Monday, 16 July 2018: 18:30
Location: 205C (MTCC NORTH BUILDING)
Oral Presentation
Nathalie ILOGA BALEP, Helmut-Schmidt-University / University of the Federal Armed Forces Germany, Hamburg, Germany
Experts such as criminologists play a significant but underestimated role in the practices of ‘office-holding’ (Du Gay, 2017) in the German prison service. The hallmark of the German prison sector is its diversity which frequently leads to debates about the fairness among the different sixteen Länder. Differences are, for example, evident in practices of open prisons and systems of parole (Rowe & Turner, 2016). The standard explanation for the sector’s diversity is Germany’s federal system. However, differences in prison systems among Länder but also among single prisons were significant before the wider federalism reforms of 2006, suggesting the need for different explanations. One such explanation is that individual initiatives induced by experts, mostly criminologists, and practitioners in prison administrations bring in diversity.

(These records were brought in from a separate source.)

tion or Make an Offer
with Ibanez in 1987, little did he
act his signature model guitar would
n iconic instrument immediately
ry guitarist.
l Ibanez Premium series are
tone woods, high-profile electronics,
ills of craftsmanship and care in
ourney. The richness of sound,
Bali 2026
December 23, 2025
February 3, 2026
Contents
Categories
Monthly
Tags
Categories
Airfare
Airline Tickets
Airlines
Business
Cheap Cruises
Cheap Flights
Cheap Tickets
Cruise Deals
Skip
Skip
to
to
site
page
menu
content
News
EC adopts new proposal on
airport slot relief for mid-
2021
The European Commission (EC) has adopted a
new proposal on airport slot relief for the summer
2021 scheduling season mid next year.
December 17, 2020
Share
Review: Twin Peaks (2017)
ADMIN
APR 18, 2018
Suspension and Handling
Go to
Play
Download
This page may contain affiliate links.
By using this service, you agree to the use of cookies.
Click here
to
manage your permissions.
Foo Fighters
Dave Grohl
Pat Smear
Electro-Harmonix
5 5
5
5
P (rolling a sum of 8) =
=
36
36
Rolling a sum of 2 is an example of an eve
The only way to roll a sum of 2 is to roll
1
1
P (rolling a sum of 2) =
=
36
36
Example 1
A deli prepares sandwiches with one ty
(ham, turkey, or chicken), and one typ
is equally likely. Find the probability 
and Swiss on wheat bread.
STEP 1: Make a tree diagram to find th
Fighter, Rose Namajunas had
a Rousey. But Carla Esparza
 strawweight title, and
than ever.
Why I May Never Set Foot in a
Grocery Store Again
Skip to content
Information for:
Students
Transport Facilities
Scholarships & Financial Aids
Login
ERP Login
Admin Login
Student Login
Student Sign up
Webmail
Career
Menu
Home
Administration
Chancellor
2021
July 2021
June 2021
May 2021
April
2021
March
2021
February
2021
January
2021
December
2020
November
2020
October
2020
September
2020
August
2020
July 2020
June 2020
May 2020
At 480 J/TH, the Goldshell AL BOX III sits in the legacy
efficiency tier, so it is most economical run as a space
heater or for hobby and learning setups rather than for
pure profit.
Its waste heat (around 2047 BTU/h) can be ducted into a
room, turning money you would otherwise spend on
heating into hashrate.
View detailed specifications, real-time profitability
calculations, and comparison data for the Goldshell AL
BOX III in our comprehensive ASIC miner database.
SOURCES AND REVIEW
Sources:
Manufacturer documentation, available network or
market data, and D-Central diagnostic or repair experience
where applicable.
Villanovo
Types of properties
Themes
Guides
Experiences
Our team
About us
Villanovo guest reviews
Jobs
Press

Recently, an increasing number of quantification practices have proliferated in the prison sector through trends such as New Public Management (Mennicken, 2013). Drawing on a case study of the German prison sector, this paper focuses on the very current introduction of systems for evaluation and benchmarking of treatment programs (Suhling & Guéridon, 2016). Such systems allegedly pave the way for improving the quality of public services (Hood, 2007) and prevent deviant practices (Osrecki, 2015). This paper explores the ambiguities experts face through quantification instruments. On the one hand, quantification paves the way for a neoliberal managerialisation of a sector which in Germany has been a stronghold of values of office. On the other hand, quantification empowers a small community of experts to put upfront what they consider to be both their vocation and the main task of ‘the office’ of prison services. What is at stake are the values at the heart of the offices in the penal sector: resocialization competes with neoliberal economization and neoconservative securitization – and experts are at the center of this struggle.